Les violents conflits entre les communautés Peul, qui sont principalement des éleveurs, et Dogon, qui sont principalement des agriculteurs et des chasseurs, ont augmenté ces derniers mois, avec des milices communautaires, initialement formées pour défendre les communautés qui deviennent de plus en plus violentes et impliquées dans des attaques contre d’autres communautés. Du 1er janvier au 21 juin 2020, la Division des droits de l’homme et de la protection de la Mission multidimensionnelle intégrée de stabilisation au Mali (MINUSMA) a documenté 83 incidents de violences intercommunautaires dans la région de Mopti (centre du Mali). Les milices appartenant à la communauté peule ont été responsables d’au moins 71 de ces incidents violents, entraînant la mort de 210 personnes, tandis que celles issues de la communauté Dogon ont perpétré 12 attaques, faisant au moins 82 morts. Des individus ont été également été enlevés, contraints de rejoindre des milices communautaires ou déplacés, les assaillants visant clairement à infliger des dommages importants et durables aux communautés, en incendiant des maisons, en pillant des biens et des greniers, volant du bétail et en tuant.

 

Ces attaques intercommunautaires ont également été alimentées et instrumentalisées par Al-Qaïda au Maghreb islamique, l’État islamique dans le Grand Sahara, le Groupe de soutien à l’islam et aux musulmans et autres groupes armés similaires ou affiliés, qui ont utilisé la violence intercommunautaire pour recruter membres dans leurs rangs.

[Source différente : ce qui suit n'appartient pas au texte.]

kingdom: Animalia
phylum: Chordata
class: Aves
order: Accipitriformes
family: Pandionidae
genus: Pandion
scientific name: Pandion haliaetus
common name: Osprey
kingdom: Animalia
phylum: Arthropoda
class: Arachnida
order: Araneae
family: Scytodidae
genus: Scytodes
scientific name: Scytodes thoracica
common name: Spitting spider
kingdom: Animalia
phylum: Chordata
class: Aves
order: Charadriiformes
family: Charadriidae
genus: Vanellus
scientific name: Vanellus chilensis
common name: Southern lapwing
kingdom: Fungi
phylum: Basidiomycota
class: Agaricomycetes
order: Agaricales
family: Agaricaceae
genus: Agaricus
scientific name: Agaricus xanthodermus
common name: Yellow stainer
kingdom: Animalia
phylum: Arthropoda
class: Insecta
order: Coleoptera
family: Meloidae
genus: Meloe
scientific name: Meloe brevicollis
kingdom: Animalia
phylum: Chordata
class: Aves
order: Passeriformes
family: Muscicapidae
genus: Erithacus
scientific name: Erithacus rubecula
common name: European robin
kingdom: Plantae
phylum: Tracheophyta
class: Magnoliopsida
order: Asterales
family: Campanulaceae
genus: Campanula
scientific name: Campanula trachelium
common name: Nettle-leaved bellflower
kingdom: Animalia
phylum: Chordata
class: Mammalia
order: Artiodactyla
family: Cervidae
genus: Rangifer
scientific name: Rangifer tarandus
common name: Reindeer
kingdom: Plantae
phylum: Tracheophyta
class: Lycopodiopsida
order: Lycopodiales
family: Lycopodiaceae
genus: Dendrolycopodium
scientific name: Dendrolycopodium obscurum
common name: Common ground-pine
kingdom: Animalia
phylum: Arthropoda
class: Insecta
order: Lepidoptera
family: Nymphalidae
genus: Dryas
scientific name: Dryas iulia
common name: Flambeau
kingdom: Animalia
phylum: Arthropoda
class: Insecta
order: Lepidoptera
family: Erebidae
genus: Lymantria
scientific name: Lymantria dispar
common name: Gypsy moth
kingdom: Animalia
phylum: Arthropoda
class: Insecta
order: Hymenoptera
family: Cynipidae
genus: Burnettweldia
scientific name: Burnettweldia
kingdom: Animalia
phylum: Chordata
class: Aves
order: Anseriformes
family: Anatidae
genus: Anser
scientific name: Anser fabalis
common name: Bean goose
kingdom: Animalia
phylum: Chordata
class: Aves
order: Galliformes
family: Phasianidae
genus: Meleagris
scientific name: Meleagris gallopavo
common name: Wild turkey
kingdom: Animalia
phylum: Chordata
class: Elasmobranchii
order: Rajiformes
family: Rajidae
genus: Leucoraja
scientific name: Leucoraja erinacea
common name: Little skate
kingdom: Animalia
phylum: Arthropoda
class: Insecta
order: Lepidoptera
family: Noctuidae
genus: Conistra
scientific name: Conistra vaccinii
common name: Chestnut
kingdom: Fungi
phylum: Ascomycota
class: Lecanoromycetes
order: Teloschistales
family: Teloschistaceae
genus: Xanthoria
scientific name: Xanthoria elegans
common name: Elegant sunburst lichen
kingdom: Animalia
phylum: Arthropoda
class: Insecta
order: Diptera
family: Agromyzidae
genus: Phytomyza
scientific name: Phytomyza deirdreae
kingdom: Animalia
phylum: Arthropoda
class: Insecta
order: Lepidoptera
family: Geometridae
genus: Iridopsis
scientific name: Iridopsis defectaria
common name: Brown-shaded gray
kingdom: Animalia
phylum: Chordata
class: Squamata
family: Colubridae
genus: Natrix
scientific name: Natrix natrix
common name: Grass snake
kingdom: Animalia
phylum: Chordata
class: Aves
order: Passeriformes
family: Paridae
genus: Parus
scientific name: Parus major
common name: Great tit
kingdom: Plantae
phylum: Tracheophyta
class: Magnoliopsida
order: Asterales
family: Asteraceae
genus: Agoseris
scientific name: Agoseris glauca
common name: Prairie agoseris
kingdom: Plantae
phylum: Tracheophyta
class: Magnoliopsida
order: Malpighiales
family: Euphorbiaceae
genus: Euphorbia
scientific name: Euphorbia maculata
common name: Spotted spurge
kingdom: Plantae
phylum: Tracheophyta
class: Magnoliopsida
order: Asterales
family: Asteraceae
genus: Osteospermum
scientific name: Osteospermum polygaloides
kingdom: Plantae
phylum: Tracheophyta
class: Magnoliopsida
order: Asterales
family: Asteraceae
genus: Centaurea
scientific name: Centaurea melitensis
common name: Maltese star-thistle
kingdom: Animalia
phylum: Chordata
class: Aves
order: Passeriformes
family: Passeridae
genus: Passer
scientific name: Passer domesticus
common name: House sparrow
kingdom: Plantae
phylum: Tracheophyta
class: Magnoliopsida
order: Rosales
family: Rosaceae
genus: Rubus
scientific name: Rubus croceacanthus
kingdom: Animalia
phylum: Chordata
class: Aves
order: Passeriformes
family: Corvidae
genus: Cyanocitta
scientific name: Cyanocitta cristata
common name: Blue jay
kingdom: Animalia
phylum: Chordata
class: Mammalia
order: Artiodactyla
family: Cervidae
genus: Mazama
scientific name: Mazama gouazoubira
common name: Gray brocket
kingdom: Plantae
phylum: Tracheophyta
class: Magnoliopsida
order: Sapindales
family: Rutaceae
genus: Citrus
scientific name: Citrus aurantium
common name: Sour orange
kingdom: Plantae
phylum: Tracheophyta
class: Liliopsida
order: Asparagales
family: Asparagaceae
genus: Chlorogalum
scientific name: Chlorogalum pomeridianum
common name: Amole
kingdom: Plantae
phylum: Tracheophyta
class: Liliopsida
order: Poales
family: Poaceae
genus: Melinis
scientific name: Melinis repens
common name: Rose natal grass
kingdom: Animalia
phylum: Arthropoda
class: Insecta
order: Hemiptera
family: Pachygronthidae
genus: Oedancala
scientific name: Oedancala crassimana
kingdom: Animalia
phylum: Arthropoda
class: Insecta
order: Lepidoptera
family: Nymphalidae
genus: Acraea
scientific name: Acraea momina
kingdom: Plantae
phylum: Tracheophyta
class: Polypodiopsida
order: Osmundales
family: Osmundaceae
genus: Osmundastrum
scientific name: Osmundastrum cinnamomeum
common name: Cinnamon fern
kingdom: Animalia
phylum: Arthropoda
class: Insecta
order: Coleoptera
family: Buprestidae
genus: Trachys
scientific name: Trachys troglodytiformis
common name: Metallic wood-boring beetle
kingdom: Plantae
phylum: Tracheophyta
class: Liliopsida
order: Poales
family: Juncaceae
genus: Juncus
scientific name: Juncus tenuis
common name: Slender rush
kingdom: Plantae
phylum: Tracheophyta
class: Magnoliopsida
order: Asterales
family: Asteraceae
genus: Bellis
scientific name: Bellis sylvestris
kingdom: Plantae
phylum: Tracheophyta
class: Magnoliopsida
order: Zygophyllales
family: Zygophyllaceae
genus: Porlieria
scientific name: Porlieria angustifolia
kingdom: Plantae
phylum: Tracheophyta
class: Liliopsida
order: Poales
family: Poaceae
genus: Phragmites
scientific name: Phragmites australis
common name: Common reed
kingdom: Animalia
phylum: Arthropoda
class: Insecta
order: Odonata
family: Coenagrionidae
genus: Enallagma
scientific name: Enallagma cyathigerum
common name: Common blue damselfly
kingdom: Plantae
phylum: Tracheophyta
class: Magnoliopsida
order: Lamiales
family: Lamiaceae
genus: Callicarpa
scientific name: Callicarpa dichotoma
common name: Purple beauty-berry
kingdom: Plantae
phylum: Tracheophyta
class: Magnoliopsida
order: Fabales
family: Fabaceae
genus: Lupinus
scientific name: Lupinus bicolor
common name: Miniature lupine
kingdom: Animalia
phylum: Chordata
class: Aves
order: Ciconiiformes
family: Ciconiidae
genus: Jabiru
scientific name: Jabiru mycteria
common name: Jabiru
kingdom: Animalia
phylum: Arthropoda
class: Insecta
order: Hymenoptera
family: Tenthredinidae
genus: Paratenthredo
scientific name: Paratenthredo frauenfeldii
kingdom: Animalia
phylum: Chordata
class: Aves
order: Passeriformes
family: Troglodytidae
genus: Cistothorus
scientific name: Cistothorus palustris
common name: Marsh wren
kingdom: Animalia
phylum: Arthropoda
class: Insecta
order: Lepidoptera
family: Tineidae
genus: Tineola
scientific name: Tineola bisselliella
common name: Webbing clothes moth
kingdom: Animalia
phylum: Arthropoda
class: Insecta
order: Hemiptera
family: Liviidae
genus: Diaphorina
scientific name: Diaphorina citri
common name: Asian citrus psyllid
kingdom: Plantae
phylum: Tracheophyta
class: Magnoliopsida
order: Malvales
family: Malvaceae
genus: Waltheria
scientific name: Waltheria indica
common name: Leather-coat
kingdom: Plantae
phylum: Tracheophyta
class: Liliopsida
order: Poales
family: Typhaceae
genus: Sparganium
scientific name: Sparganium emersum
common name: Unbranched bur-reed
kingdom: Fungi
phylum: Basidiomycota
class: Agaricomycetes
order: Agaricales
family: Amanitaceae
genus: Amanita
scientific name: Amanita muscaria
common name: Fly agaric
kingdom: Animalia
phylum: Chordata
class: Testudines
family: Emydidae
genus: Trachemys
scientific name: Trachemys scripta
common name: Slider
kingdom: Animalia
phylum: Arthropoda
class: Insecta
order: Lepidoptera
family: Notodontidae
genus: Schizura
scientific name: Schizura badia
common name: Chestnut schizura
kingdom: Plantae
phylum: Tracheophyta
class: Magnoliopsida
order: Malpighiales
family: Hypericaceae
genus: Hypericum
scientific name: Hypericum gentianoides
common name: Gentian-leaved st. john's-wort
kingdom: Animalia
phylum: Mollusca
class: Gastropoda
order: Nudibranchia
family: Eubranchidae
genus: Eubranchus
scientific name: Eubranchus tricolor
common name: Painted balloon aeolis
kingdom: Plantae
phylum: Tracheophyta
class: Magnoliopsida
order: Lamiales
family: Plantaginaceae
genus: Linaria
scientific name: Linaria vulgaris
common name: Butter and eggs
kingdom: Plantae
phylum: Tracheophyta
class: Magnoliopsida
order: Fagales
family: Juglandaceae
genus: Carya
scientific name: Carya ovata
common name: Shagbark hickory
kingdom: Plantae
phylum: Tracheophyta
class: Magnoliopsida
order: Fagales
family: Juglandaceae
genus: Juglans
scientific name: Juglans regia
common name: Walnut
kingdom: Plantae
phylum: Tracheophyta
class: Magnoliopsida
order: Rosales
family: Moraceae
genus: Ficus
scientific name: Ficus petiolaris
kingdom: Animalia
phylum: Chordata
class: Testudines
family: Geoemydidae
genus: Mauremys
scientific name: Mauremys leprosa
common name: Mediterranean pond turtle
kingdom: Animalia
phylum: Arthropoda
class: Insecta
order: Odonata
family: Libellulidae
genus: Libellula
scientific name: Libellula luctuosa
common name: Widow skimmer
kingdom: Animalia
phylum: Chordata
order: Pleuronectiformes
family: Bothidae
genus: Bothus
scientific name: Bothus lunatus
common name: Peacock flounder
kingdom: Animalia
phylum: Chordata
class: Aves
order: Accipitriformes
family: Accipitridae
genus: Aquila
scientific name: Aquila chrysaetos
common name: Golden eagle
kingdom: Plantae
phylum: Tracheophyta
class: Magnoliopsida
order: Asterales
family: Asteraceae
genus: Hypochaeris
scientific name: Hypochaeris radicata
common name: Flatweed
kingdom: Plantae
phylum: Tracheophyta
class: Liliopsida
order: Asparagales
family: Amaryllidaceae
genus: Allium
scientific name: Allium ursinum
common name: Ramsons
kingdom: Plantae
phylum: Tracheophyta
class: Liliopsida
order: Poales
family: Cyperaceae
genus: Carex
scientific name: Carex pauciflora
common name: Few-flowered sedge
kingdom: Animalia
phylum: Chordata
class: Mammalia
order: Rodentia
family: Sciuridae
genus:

Ces groupes armés ont accru leur présence dans les régions du Centre alors qu’ils continuent d’être mis en difficulté dans le nord du Mali par les forces nationales et internationales. Selon les données documentées par la Division des droits de l’homme et de la protection, depuis le début de l’année, ces groupes ont été responsables de 105 atteintes aux droits de l’homme dans la région de Mopti, notamment la mort de 67 personnes. Des membres des Forces de défense et de sécurité maliennes envoyés dans la région pour lutter contre la violence communautaire et des groupes armés ont eux-mêmes été impliqués dans des violations des droits de l’homme, ciblant principalement des membres de la communauté peule. Toutes choses à l’origine des condamnations onusiennes par la voix la plus autorisée en l’occurrence  la Haute Commissaire des Nations Unies aux droits de l’homme, Michelle Bachelet.